--- MATERIAL PROVIDED ---
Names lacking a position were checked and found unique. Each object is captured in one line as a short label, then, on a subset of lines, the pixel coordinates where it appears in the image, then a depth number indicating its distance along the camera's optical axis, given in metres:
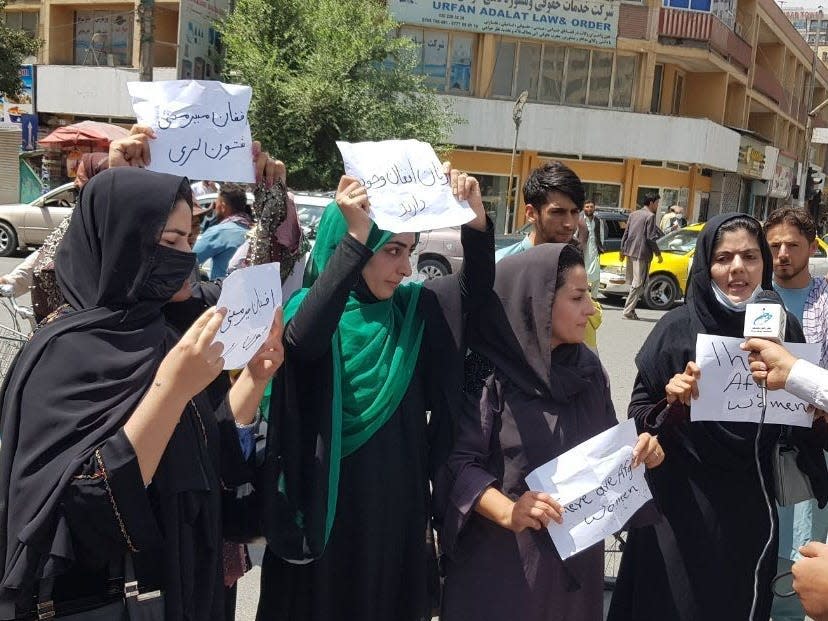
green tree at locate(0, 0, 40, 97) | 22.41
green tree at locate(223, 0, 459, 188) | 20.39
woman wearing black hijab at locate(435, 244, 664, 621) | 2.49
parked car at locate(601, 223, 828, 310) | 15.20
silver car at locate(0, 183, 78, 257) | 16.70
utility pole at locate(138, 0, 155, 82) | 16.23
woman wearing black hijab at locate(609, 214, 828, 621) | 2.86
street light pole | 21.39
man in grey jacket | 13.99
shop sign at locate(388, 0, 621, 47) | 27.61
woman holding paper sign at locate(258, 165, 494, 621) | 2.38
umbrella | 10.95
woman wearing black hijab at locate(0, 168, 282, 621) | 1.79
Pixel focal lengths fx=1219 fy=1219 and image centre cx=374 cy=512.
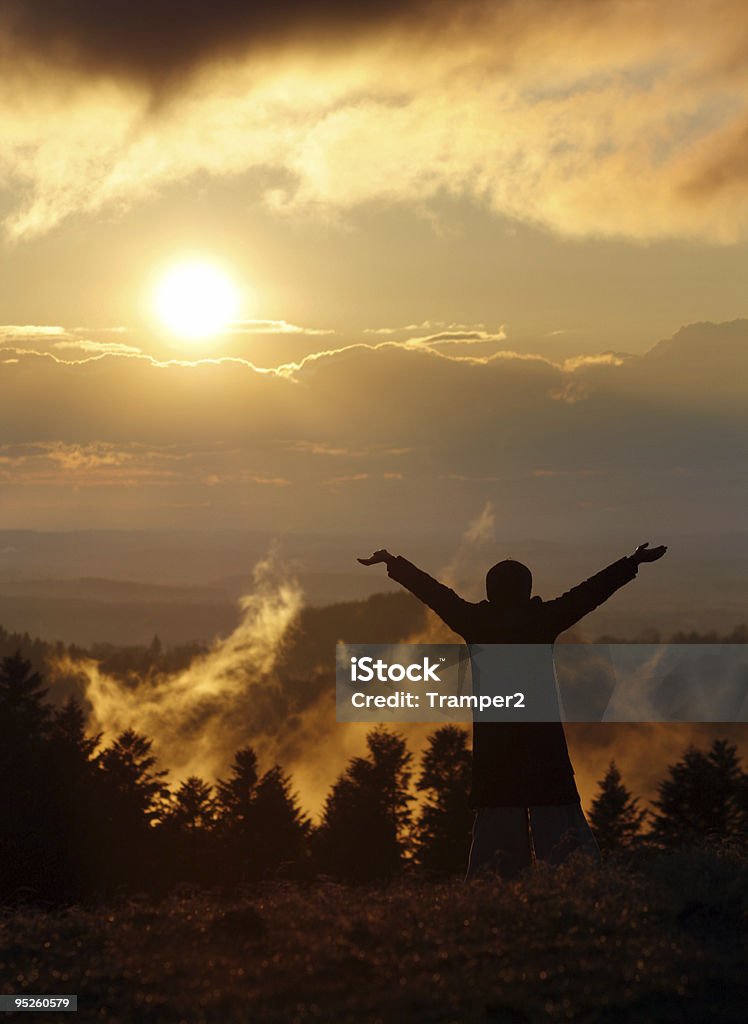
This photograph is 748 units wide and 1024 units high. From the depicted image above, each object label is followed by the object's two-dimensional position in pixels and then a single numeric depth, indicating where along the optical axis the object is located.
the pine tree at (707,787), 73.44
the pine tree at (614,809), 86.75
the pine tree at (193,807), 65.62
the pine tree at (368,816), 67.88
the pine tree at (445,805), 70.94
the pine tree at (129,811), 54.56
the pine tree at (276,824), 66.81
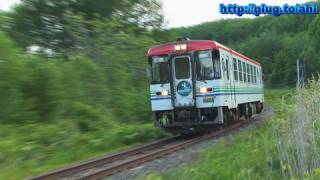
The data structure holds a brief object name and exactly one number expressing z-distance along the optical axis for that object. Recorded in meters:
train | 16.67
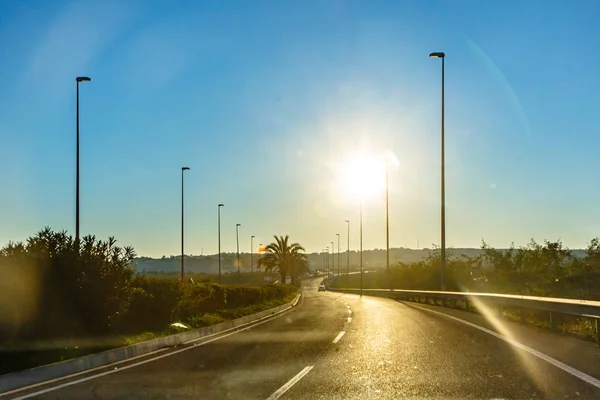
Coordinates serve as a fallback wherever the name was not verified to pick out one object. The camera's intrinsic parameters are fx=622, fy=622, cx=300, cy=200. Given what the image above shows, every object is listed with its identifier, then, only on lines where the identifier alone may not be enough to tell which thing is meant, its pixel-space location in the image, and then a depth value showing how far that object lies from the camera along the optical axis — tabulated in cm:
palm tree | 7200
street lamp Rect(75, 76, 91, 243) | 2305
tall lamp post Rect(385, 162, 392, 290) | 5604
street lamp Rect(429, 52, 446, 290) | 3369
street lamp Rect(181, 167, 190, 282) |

--- WHAT TO WORK ON ---
Send back exactly the lines of the listing above starting at the one with "woman wearing black hijab at locate(0, 168, 282, 621)" and ending at the one with "Pixel focal lengths", inclusive, and no others.

--- EXERCISE RESULT ---
woman wearing black hijab at locate(0, 168, 282, 621) | 1.79
Pixel focal lengths fx=1219 fy=1219 and image centre cx=374 cy=512.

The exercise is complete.